By PATRICK WOOD
In criminal cases in the United States, those who are too poor to hire a private attorney will have an attorney provided for them. In many jurisdictions, these attorneys are from a public defenders’ office, wherein all attorneys are paid by the government to represent these indigent individuals. The prominence of public defender’s offices is largely a result of the 1963 Supreme Court case known as Gideon v. Wainwright.

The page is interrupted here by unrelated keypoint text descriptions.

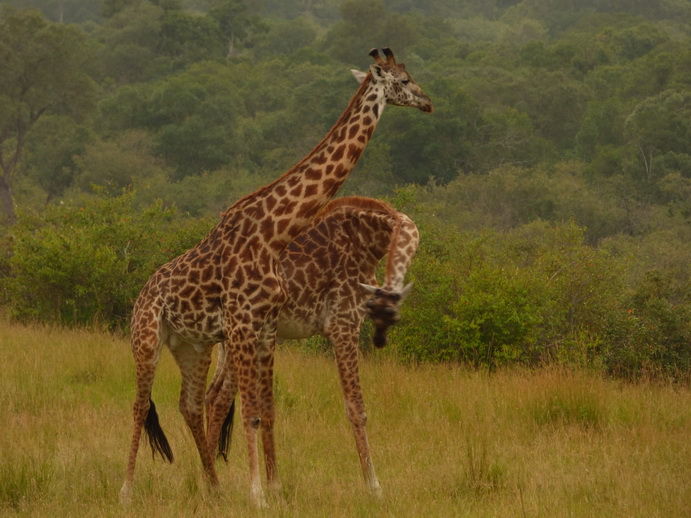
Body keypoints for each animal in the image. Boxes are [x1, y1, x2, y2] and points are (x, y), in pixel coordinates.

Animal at [120, 46, 432, 510]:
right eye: (405, 80)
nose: (428, 102)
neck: (270, 232)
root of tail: (142, 293)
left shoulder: (263, 328)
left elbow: (264, 409)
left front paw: (273, 487)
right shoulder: (317, 323)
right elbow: (325, 409)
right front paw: (366, 488)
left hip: (195, 346)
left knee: (191, 403)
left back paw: (212, 487)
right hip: (149, 339)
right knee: (144, 405)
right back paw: (128, 489)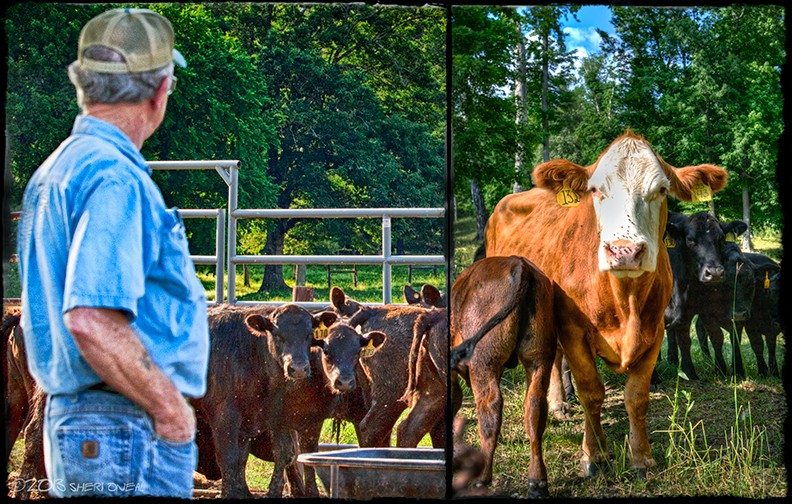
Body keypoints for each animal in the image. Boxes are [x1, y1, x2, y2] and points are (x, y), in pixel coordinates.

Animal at [191, 303, 337, 499]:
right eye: (277, 334)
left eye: (309, 334)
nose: (299, 368)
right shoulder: (224, 415)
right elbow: (228, 458)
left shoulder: (253, 418)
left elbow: (243, 458)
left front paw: (243, 493)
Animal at [482, 130, 728, 477]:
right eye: (596, 190)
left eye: (661, 190)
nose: (625, 251)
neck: (625, 301)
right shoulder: (573, 330)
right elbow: (591, 392)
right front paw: (595, 455)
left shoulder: (655, 330)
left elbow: (637, 397)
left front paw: (641, 458)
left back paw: (558, 403)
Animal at [662, 211, 748, 380]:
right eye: (690, 239)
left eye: (721, 239)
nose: (714, 273)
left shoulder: (694, 311)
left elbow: (691, 340)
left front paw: (692, 373)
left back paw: (673, 360)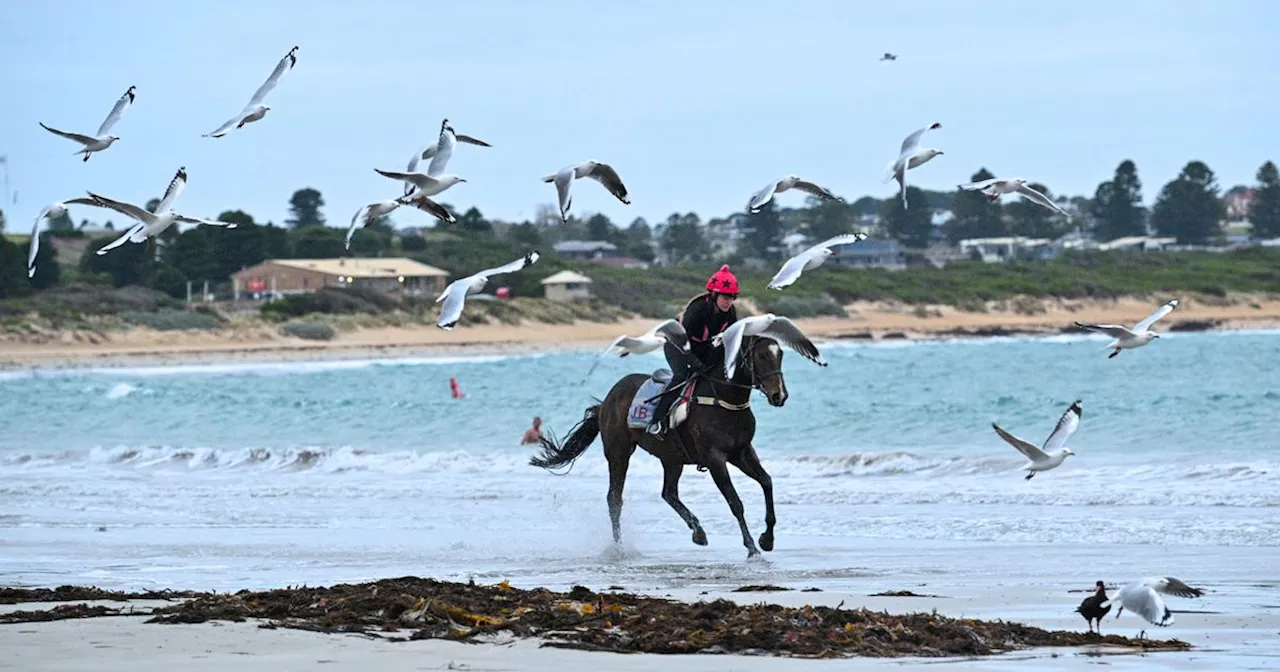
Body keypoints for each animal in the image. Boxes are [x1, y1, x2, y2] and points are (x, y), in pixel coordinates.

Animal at [527, 332, 788, 555]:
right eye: (761, 356)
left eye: (781, 355)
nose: (779, 395)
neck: (722, 401)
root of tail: (606, 401)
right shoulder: (715, 459)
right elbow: (735, 502)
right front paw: (752, 547)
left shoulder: (741, 452)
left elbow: (767, 482)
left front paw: (767, 539)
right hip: (618, 452)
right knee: (615, 499)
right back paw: (619, 547)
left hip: (672, 458)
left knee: (668, 493)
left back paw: (698, 532)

Clarence E. Gideon (pictured) was a man who lived in poverty and had been committing crimes of theft since he was a teenager. After being arrested in Florida for petty larceny in 1961, Gideon had no money for a private attorney and argued at his trial that he was entitled to be represented by counsel. The court declined to provide counsel for Gideon, and the court stated “Under the laws of the State of Florida, the only time the Court can appoint Counsel to represent a Defendant is when that person is charged with a capital offense.”

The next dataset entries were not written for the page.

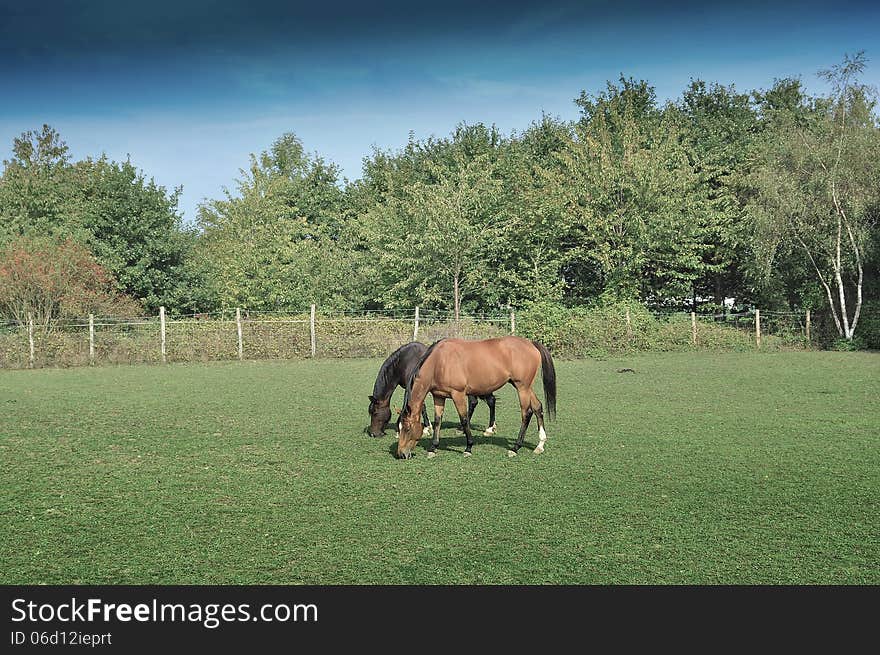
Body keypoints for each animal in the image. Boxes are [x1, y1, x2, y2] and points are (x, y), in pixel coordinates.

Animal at [368, 344, 498, 436]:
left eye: (374, 412)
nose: (373, 434)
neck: (404, 362)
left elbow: (421, 407)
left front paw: (426, 428)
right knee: (486, 402)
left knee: (479, 402)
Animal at [398, 338, 556, 462]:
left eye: (407, 428)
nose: (401, 454)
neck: (439, 362)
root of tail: (531, 344)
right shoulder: (439, 396)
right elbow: (437, 421)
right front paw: (433, 448)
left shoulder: (458, 394)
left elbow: (464, 419)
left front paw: (468, 447)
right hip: (526, 387)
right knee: (538, 407)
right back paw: (540, 445)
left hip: (522, 387)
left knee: (526, 414)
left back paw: (515, 447)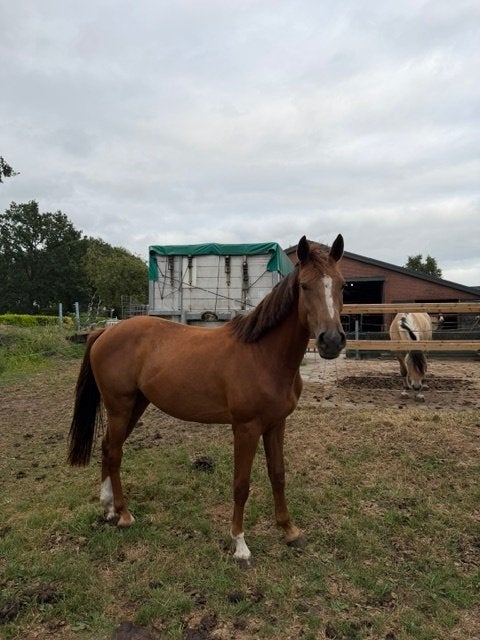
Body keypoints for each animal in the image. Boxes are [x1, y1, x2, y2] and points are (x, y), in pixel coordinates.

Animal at [68, 234, 346, 565]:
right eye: (304, 286)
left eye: (342, 285)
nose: (331, 341)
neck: (264, 355)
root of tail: (104, 333)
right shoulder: (246, 428)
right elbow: (241, 484)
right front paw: (240, 545)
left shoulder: (276, 424)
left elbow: (278, 475)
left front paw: (290, 531)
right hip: (120, 406)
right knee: (114, 453)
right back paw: (124, 515)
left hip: (135, 405)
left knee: (108, 446)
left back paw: (108, 508)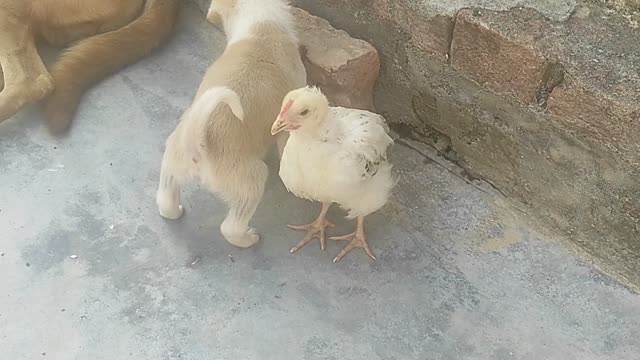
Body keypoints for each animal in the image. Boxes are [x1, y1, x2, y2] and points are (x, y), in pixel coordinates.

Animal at [154, 0, 304, 248]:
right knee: (230, 228)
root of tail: (198, 144)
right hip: (252, 181)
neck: (259, 24)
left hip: (172, 164)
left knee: (166, 200)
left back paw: (174, 209)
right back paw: (248, 238)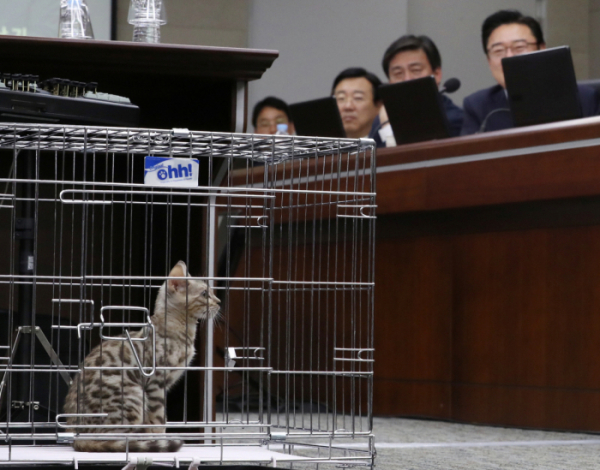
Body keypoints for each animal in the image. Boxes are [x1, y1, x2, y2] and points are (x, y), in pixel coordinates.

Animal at [62, 260, 220, 452]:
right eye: (205, 294)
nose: (219, 302)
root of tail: (75, 435)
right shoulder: (156, 384)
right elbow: (158, 421)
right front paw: (159, 438)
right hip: (133, 396)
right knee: (114, 438)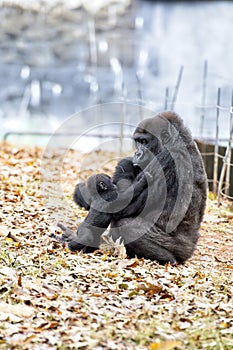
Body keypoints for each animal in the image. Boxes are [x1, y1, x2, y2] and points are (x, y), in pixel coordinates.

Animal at [53, 110, 208, 264]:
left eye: (144, 142)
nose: (137, 153)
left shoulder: (166, 158)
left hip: (179, 248)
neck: (177, 140)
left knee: (126, 224)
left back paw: (167, 258)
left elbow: (120, 207)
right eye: (138, 141)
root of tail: (191, 248)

Gideon was forced to represent himself. The jury in the Florida court found Gideon guilty and Gideon was then imprisoned. From prison, Gideon wrote a handwritten petition to the Supreme Court. It was riddled with spelling and grammatical errors. Amazingly, the petition caught the attention and interest of the United States Supreme Court. The Court examined Gideon’s case and in a unanimous decision decided that the right to counsel applied both to capital and non-capital cases. Gideon was re-tried, this time a lawyer was provided and the trial ended in an acquittal for Gideon. The Sixth Amendment provides crystal clear justification for the Court’s landmark decision. It entitles the accused to “have the Assistance of Counsel for his defence.” It makes no distinction between capital and non-capital offenses.
Despite the court’s revolutionary decision that afforded an attorney to every defendant in misdemeanor and felony cases and continues to be celebrated by public defenders, indigent defense in criminal courts is weak in the United States. The poor do not receive the same quality legal defense as those wealthy enough to hire a private attorney. The dire condition of indigent defense in the United States can be attributed to many different causes.

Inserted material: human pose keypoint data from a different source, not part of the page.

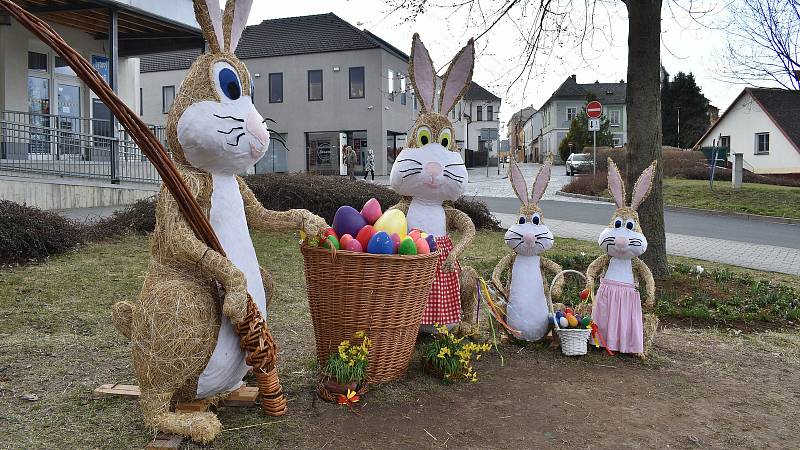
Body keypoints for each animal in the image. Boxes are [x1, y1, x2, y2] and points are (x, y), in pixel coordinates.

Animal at [111, 0, 326, 442]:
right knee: (154, 404)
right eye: (229, 85)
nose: (261, 137)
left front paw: (312, 222)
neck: (218, 175)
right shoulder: (185, 186)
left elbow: (264, 216)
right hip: (182, 314)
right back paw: (195, 422)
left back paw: (230, 393)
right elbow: (181, 242)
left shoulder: (241, 189)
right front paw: (236, 294)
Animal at [390, 34, 478, 334]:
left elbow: (469, 230)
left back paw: (463, 327)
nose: (433, 168)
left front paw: (449, 260)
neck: (428, 202)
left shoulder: (450, 213)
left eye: (446, 141)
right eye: (423, 138)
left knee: (470, 283)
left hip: (468, 280)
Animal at [490, 159, 564, 342]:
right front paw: (500, 286)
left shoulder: (543, 260)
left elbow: (557, 269)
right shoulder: (511, 257)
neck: (528, 255)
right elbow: (497, 271)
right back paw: (506, 336)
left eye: (537, 220)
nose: (529, 237)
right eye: (522, 220)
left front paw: (556, 290)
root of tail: (529, 339)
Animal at [584, 160, 660, 356]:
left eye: (631, 225)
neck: (621, 258)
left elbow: (649, 278)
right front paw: (589, 285)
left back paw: (637, 353)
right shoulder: (606, 257)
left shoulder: (637, 263)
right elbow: (591, 270)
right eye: (617, 223)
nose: (620, 241)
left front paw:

Public defenders are burdened with caseloads so immense they can only afford to spend minimal time meeting their clients and discussing their case. The vast majority of cases in which a defendant is represented by a public defender are not taken to trial but are plea bargained away. In a plea bargain, the prosecution is guaranteed a conviction as the defendant, acting on the advice of their counsel, pleads guilty to charges somewhat less serious than the initial charges. This still results in serious consequences for the defendant, and many are incarcerated without a full trial.
Public defenders are often very motivated to plea bargain because it saves them a great deal of time and they are simply unable to take every case to trial. The caseloads of public defenders have been so overwhelming that the U.S. Justice Department declared a “crisis” in the country’s courts. Their 2001 report “Keeping Defender Workloads Manageable” drew on reports from around the country, documenting how public defenders were handling anywhere from 200 to 2,225 felony and misdemeanor cases a year. On the other hand, private attorneys would consider even 100 clients an enormous workload. This is because they can refuse to provide counsel, especially to those who cannot afford it.
The Constitution Project released a 2009 report stating that “sometimes counsel is not provided at all, and it often is supplied in ways that make a mockery of the great promise of the Gideon decision and the Supreme Court’s soaring rhetoric.” The Constitution Project’s allusion to the decision’s “soaring rhetoric” is a reference to such statements from Justice Hugo Black’s majority opinion as “There can be no equal justice where the kind of trial a man gets depends on the amount of money he has” and “…lawyers in criminal courts are necessities, not luxuries.”  The Constitution Project wrote in their report that public defenders are now providing second-rate defense for their clients, but through no fault of their own. Due to their enormous caseloads the attorneys were simply unable to provide the same quality defense for their clients as private attorneys. The report reads,
“Sometimes the defenders have well over 100 clients at a time, with many clients charged with serious offenses, and their cases moving quickly through the court system. As a consequence, defense lawyers are constantly forced to violate their oaths as attorneys because their caseloads make it impossible for them to practice law as they are required to do according to the profession’s rules. They cannot interview their clients properly, effectively seek their pretrial release, file appropriate motions, conduct necessary fact investigations, negotiate responsibly with the prosecutor, adequately prepare for hearings, and perform countless other tasks that normally would be undertaken by a lawyer with sufficient time and resources.”
The lack of resources afforded to public defender’s offices is the primary reason they are perpetually understaffed and their employees are overworked. There is no law regarding how much a state must pay into public defender programs, and some states place the burden of funding entirely on the county in which the public defender’s office operates. The understaffed offices must see their attorneys burdened with absolutely crushing caseloads so every defendant may have counsel. Amazingly, 80% of all criminal defendants in the United States are represented by public defenders. The Constitution Project report stated that failing the poor by underfunding indigent defense would ultimately cost society a great deal in the long run. They noted that “state and local governments are faced with increased jail expenses, retrials of cases, lawsuits, and lack of public confidence in our justice systems.” Further, “in the country’s current fiscal crisis, indigent defense funding may be further curtailed, and the risk of convicting innocent persons will be greater than ever.”
NOTE: My objectives in writing this piece were to dispel the myth that public defenders tend to get inferior results because they are inherently inferior attorneys, to point out the disparity in quality of defense obtained by rich and poor defendants, and to highlight the need for more resources, funding and staffing to be directed to pubic defenders’ offices in order to provide desperately needed caseload relief and raise the quality of defense provided to each individual defendant.